4 Most Common SAT Prep Mistakes

Like most things, there are a million ways SAT prep can go wrong, and comparatively few ways to do it right. We could devote an entire website to the things that have held students back from getting the highest scores they can. It would be utterly depressing, though, so we’re not doing that.

Mistake erase

We’re no Eeyore. We’re just going to cherry-pick a few of the most common problems so we can avoid them ourselves.

1. Thinking that simply showing up to a class will help you

This isn’t to say there’s no value in SAT prep courses. There’s plenty. But most of what you can get out of that class, you can get out of self study.

Actually, the most important part of the class is the stuff you do yourself. The vast majority of SAT-prep students don’t do much of their homework, and they don’t improve. If they don’t get in the hours of experience outside of class, their scores stagnate.

It’s 100 percent vital that you take it on yourself to practice SAT-style questions. Don’t assume a teacher can just tell you how to take the test. You need to do it.

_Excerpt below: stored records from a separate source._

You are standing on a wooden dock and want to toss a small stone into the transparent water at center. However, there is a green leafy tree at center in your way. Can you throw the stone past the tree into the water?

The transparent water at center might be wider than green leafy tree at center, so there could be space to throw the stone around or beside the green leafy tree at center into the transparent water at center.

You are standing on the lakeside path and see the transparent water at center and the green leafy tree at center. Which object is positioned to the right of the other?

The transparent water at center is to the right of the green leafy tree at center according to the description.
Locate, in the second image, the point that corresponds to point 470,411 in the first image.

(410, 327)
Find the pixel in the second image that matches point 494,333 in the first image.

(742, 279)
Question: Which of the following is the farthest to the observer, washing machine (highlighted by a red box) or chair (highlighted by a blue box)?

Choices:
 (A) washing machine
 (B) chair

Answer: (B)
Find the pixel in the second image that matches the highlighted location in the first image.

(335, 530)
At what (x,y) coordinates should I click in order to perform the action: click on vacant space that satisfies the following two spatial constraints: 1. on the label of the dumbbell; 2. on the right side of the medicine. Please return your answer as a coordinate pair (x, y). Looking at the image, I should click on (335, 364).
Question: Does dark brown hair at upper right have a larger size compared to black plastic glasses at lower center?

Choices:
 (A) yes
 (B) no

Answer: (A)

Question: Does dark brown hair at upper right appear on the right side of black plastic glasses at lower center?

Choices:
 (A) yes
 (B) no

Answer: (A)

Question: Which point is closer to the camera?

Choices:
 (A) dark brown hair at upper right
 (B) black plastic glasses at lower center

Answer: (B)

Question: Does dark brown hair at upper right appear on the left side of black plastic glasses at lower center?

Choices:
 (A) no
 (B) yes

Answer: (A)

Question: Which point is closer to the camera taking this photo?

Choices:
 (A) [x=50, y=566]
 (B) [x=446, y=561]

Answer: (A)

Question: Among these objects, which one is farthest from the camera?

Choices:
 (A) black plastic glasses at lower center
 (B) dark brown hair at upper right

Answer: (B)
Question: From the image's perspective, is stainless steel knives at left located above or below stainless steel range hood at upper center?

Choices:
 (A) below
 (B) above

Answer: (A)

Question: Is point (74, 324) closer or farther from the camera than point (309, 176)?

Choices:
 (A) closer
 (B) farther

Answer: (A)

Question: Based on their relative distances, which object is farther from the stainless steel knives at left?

2. Not following a schedule

It’s a rare breed of person that can keep up a solid rate of studying with no guidance. You’ve had a long day, right? You just want to settle into the couch and veg, but you realize you should do a little bit of SAT prep. You open up your Official Guide, flip through a few pages and…close the book. Overwhelmed. Don’t feel like it. Tomorrow.

That’s not exactly uncommon, is it? You have to structure your prep time. Ideally, you’ll have enough time to follow a three-month SAT study schedule, but if you’re a bit tight on time check out the one-month SAT study schedule instead.

By keeping your eye on the schedule, you avoid the let-it-pile-up-until-the-last-minute-and-then-cram-like-crazy syndrome (catchy name, right?).

3. Not picking apart wrong answers

So you get a question wrong while you’re studying. You look at the correct answer for a little while, try to figure out why it’s the answer, and move on.

What if it’s hard to figure out? Or if you feel like you just made a quick, dumb slip-up?

It’s really tempting to just ignore that mistake, and that’s just about the worst possible thing you can do while studying. Every wrong answer deserves your attention.

The only way to improve, to really bring up your score, is to pick apart each and every wrong answer and figure out exactly why you didn’t get it right. Simply put, if you don’t learn from your mistakes, your score won’t go up.

4. Ignoring test strategy

There are a number of SAT question types that are really well suited to specific strategies. Learn the approach for each question type.

Sentence completions, for example, are much easier if you focus on the sentence and come up with your own word for the blank before looking at the answer choices.

If you don’t learn to apply these strategies, you’re limiting yourself. You can get higher scores on the SAT simply by learning the material it covers, but that won’t get you the highest score you can earn.

In order to really nail the SAT, you’ll need to study the test, not the content.

Final Word

All four of these points (and how to avoid them) come together into one crucial thought: In the end, the best way to bring up your SAT score is to sit down with SAT questions and patiently, thoroughly figure them out. The more you do that, the more you’ll see results.